As autumn arrives, and children get back to school, so I prepare to return to my day job. In case you haven’t realised, I tutor classes for adults, leading reading and writing groups.
Are writing sessions self-explanatory? I never take it for granted, but I thought so, until someone arrived at Creative Writing expecting to be taught calligraphy. She was very nice, and we shared a smile about it, but since then I’ve been even more careful when creating course titles.
The question of what happens in one of my reading groups is trickiest to put across, I’ve usually only a title and a ‘strapline’ of thirty or forty words to get it right. Despite that word reading, what we mostly do is talk about what we’ve already read, according to a schedule that I’ve set. Aren’t my homework tasks the best?

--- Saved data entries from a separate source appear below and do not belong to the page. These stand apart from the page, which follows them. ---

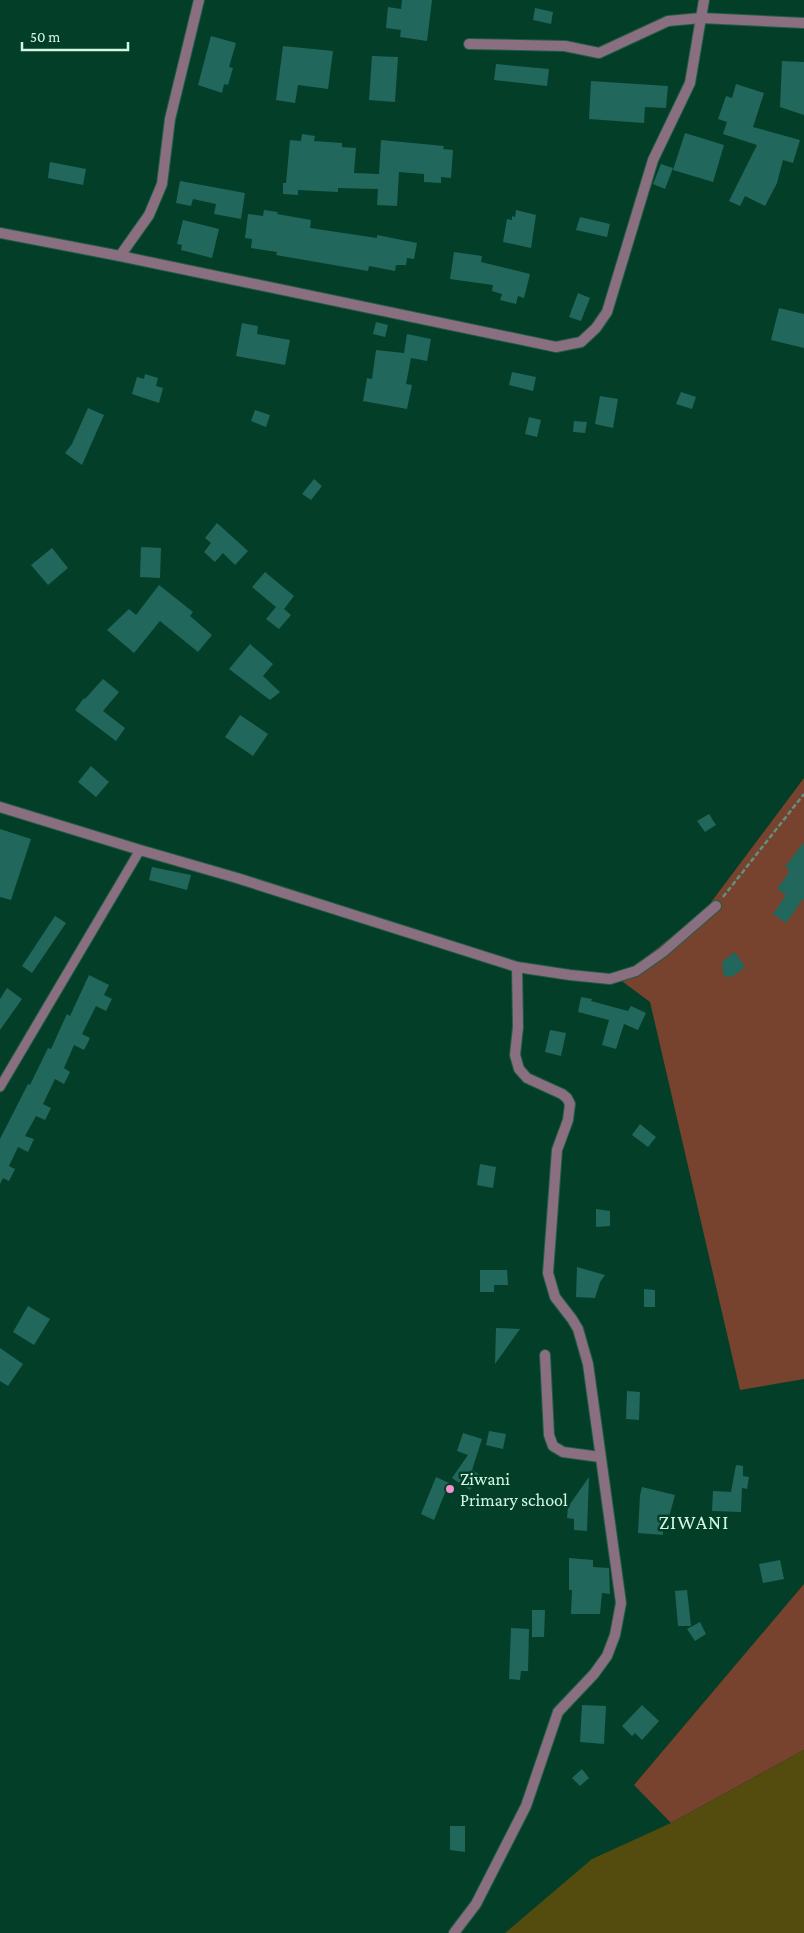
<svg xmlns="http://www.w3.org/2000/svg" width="804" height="1933" font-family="'Crimson Pro',serif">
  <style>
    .green { fill: #77422e }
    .water { fill: #544b0e }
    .building { fill: #22675c }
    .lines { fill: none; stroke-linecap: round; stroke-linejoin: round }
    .lane-casing { stroke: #245c46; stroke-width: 11 }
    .street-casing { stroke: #245c46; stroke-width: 12 }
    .path { stroke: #60917c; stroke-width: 2.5; stroke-dasharray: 5 2.5; stroke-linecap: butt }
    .lane { stroke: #896f7f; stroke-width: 9 }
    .street { stroke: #896f7f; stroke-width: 10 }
    .poi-dot { fill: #f491d3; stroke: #033f28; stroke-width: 2 }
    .labels { text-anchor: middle; stroke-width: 5; stroke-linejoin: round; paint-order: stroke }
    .poi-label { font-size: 18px; fill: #d4f7e4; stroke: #033f28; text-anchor: start }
    .quarter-label { font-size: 20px; letter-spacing: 1px; fill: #d4f7e4; stroke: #033f28 }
  </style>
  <rect width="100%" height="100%" fill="#033f28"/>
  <!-- green -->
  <g class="green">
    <path d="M 804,778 L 804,1379 L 740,1390 L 650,1002 L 619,979 L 706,909 Z"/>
    <path d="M 804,1584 L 804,1750 L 671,1823 L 634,1785 Z"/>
  </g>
  <!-- water -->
  <path class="water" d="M 804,1750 L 804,1933 L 505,1933 L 592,1859 L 671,1823 Z"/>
  <!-- building -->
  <g class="building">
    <path d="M 402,0 L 432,0 L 427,41 L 400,37 L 401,30 L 386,28 L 388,7 L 401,9 Z"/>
    <path d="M 535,8 L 553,12 L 551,24 L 533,20 Z"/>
    <path d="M 211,36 L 236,43 L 229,67 L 233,68 L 228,85 L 224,84 L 222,93 L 198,85 Z"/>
    <path d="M 283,46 L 333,51 L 328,89 L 298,85 L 295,103 L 276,100 Z"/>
    <path d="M 372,56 L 398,57 L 395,102 L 369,100 Z"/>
    <path d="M 782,61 L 804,62 L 804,115 L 780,107 Z"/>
    <path d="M 496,64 L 549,69 L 547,86 L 494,80 Z"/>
    <path d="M 591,81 L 668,86 L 666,108 L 645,107 L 644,123 L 589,119 Z"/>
    <path d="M 736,84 L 764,93 L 753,127 L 800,140 L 793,163 L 783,160 L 777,183 L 765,206 L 745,196 L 740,206 L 729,201 L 757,145 L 723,134 L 727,122 L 718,119 L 726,96 L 732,98 Z"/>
    <path d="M 685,133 L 724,145 L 713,182 L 673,170 Z"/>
    <path d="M 302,134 L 315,136 L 314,141 L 342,143 L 342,147 L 356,148 L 354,173 L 379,174 L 381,140 L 444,146 L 443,149 L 453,150 L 451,178 L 441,177 L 441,183 L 424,182 L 424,174 L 399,172 L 397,206 L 377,205 L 378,189 L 338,188 L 338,192 L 298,190 L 298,195 L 283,194 L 283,183 L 286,183 L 290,140 L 301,141 Z"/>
    <path d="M 50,162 L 86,169 L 83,185 L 48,178 Z"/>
    <path d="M 661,164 L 673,168 L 665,189 L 653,184 Z"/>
    <path d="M 180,181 L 245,193 L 241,219 L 214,214 L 216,204 L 193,199 L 191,206 L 176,203 Z"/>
    <path d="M 264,210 L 278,212 L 277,214 L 311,220 L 310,228 L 377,238 L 377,235 L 417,243 L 414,259 L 407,258 L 406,265 L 396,265 L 395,271 L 369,266 L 368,271 L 276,255 L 277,252 L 251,248 L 252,239 L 245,238 L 248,214 L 263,216 Z"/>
    <path d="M 516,210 L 536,215 L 531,248 L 503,242 L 507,219 L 512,220 L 512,216 L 515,217 Z"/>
    <path d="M 580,217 L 610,224 L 607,237 L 576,230 Z"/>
    <path d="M 183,220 L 219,229 L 212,258 L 181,250 L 182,245 L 177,244 Z"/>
    <path d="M 454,252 L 482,256 L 481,262 L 530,274 L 524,298 L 518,296 L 516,304 L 500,300 L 502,294 L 492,291 L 493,285 L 450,279 Z"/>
    <path d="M 578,293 L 590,298 L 581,321 L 569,317 Z"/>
    <path d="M 779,308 L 804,314 L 804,348 L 771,340 Z"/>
    <path d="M 376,322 L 388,325 L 385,337 L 373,334 Z"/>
    <path d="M 242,323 L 258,326 L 257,334 L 290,340 L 285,365 L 236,356 Z"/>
    <path d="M 407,334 L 431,339 L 427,361 L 411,358 L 406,384 L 412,385 L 407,409 L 363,401 L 367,378 L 372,379 L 376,350 L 404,353 Z"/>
    <path d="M 512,372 L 536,377 L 533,391 L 509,385 Z"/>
    <path d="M 145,374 L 158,378 L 156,386 L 163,388 L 159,403 L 132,394 L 137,377 L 144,379 Z"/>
    <path d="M 681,392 L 696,397 L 692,409 L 676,404 Z"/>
    <path d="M 600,396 L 618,399 L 613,428 L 595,424 Z"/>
    <path d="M 88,408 L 104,415 L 82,465 L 65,453 L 72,444 Z"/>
    <path d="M 255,410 L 270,415 L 266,427 L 251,421 Z"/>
    <path d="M 529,417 L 541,420 L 537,437 L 525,434 Z"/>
    <path d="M 574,421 L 587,422 L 585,433 L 573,432 Z"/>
    <path d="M 314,479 L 322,486 L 311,500 L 302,494 Z"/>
    <path d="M 217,523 L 248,551 L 235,565 L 223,553 L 215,562 L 204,552 L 211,543 L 205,538 Z"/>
    <path d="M 141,547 L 161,548 L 160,578 L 140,577 Z"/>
    <path d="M 52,548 L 68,568 L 48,585 L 31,565 Z"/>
    <path d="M 265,572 L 294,596 L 284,609 L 291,615 L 279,629 L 266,619 L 276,607 L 252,587 Z"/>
    <path d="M 159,585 L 193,612 L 190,616 L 212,635 L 198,652 L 160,621 L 134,653 L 107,630 L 129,609 L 136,615 Z"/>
    <path d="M 250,644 L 273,664 L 263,676 L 280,692 L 270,700 L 229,669 Z"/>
    <path d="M 103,679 L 119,692 L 103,711 L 125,728 L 116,741 L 75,710 L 84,698 L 85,699 Z"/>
    <path d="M 240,715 L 268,734 L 253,756 L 225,737 Z"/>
    <path d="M 91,766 L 109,782 L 96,797 L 78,782 Z"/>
    <path d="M 709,814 L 716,825 L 705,832 L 697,821 Z"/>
    <path d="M 0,829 L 31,839 L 11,900 L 0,897 Z"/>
    <path d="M 804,842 L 804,898 L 786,923 L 773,914 L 786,895 L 777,889 L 790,871 L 785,867 Z"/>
    <path d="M 152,867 L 191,875 L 187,890 L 149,880 Z"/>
    <path d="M 55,916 L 66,923 L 32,973 L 22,966 Z"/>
    <path d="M 735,952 L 745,967 L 733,976 L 724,977 L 722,962 Z"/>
    <path d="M 89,975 L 109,985 L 104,995 L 112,999 L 106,1011 L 96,1006 L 82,1034 L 90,1038 L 84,1050 L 74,1045 L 64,1068 L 70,1072 L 64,1084 L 55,1079 L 43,1104 L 51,1108 L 45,1120 L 36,1116 L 25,1136 L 34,1139 L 28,1152 L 18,1147 L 9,1166 L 15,1169 L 9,1181 L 3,1178 L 0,1184 L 0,1139 L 28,1084 L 30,1085 L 48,1048 L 51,1049 L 67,1014 L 70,1016 Z"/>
    <path d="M 7,988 L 22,999 L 0,1030 L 0,999 Z"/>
    <path d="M 581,997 L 592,999 L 591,1001 L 628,1011 L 631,1006 L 646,1013 L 638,1030 L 624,1024 L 616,1049 L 602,1045 L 609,1020 L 578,1012 Z"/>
    <path d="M 550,1030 L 566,1033 L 561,1056 L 545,1052 Z"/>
    <path d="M 640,1124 L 656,1137 L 648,1147 L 632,1135 Z"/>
    <path d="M 480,1164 L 496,1167 L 493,1188 L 477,1185 Z"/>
    <path d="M 596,1209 L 610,1211 L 610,1226 L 596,1227 Z"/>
    <path d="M 577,1267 L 605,1275 L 600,1282 L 595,1298 L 576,1297 Z"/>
    <path d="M 480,1270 L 507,1270 L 508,1285 L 494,1285 L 494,1292 L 480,1292 Z"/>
    <path d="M 644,1289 L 655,1290 L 655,1307 L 644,1307 Z"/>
    <path d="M 28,1306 L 50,1319 L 34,1345 L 13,1332 Z"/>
    <path d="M 496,1328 L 520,1329 L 495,1364 Z"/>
    <path d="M 0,1348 L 23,1364 L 8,1386 L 0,1381 Z"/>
    <path d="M 627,1391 L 640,1392 L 639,1420 L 626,1419 Z"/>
    <path d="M 489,1431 L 506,1434 L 503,1449 L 486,1445 Z"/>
    <path d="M 463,1433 L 482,1439 L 472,1470 L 480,1475 L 470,1490 L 452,1478 L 468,1455 L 457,1451 Z"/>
    <path d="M 736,1465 L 743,1466 L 743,1476 L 749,1477 L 747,1489 L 742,1488 L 741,1512 L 712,1511 L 713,1491 L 731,1492 Z"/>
    <path d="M 436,1477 L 449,1483 L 434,1520 L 421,1514 Z"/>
    <path d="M 589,1477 L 587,1531 L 574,1530 L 574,1519 L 567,1518 L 568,1507 Z"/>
    <path d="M 642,1487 L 675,1495 L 666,1528 L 663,1527 L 663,1535 L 638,1533 L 640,1495 Z"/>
    <path d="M 569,1558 L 593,1560 L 593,1567 L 609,1568 L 610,1594 L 602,1593 L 600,1614 L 571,1614 L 572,1590 L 569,1590 Z"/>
    <path d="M 780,1560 L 784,1579 L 763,1583 L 759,1564 Z"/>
    <path d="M 687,1590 L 691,1626 L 678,1626 L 675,1591 Z"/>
    <path d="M 532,1610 L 545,1610 L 544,1637 L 532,1637 Z"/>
    <path d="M 700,1622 L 706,1634 L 695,1641 L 687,1629 Z"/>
    <path d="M 511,1628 L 529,1629 L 528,1671 L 521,1671 L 520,1680 L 509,1679 Z"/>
    <path d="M 582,1705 L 606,1706 L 604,1744 L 580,1742 Z"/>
    <path d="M 642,1705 L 659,1721 L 642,1740 L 635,1733 L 632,1736 L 622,1726 Z"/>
    <path d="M 582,1769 L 589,1778 L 580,1786 L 572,1778 Z"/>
    <path d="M 450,1826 L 465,1826 L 465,1852 L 450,1850 Z"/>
  </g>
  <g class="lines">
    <!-- lane casing -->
    <g class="lane-casing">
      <path id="lane" d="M 0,1087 L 140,850"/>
    </g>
    <!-- street casing -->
    <g class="street-casing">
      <g id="street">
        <path d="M 469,44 L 565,46 L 599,53 L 668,21 L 701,18 L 804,23"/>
        <path d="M 0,233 L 120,256 L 556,347 L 581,342 L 596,328 L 607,312 L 653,160 L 690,83 L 704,0"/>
        <path d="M 120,256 L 149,215 L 162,184 L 170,119 L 199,0"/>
        <path d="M 0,807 L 140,850 L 237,878 L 517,967 L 570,975 L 610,979 L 636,971 L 663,952 L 716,906"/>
        <path d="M 545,1355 L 549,1435 L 553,1446 L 563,1452 L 600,1457"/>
        <path d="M 454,1933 L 476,1904 L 526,1806 L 558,1712 L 594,1674 L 607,1656 L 615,1635 L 621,1603 L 588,1364 L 578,1329 L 572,1319 L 555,1297 L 548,1273 L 557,1150 L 568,1120 L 570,1104 L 567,1098 L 562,1094 L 527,1078 L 519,1069 L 515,1055 L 518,1027 L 517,967"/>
      </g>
    </g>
    <!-- path -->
    <path class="path" d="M 723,897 L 804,794"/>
    <!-- lane -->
    <use href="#lane" class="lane"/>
    <!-- street -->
    <use href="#street" class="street"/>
  </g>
  <!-- markers -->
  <circle class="poi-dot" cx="450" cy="1489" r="5"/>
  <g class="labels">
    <!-- poi labels -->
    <g class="poi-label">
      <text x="460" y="1485">Ziwani<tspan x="460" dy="21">Primary school</tspan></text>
    </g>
    <!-- quarter labels -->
    <g class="quarter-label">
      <text x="694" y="1529">ZIWANI</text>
    </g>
  </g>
  <!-- scale -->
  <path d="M22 42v8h106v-8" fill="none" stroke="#d4f7e4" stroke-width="2.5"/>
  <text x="30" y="42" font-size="15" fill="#d4f7e4" stroke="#033f28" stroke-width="4" paint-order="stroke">50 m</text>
</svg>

I think of my reading sessions as following two main themes. First, there are the hard-hitters: the short stories. These are the pieces of writing you should never underestimate. At their best, they can turn your ideas upside down or inside out in a handful of pages.
For this term, that will be crime fiction, starting from the 1930s. We’ll be reading through the twentieth century, taking in some of the top writers from Britain and America.
My heavy hitter, this autumn, is Elizabeth Gaskell’s, North and South. Why do I describe it in that way? Well not just because this is a great novel, it also has a little to do with the fact that my paperback copy weighs a hefty 12 ounces (that’s 496 pages) and in the hands of a trained killer might turn into a handy weapon. There, you see, it’s not for nothing that I lead imaginative writing sessions.
The principle I follow has been summed up neatly by Francine Prose, in her book, Reading Like a Writer. She describes the advantages of exploring books and stories that challenge us:
…I’ve always found that the better the book I’m reading, the smarter I feel, or, at least, the more able I am to imagine that I might, someday become smarter.
It works for readers and writers alike.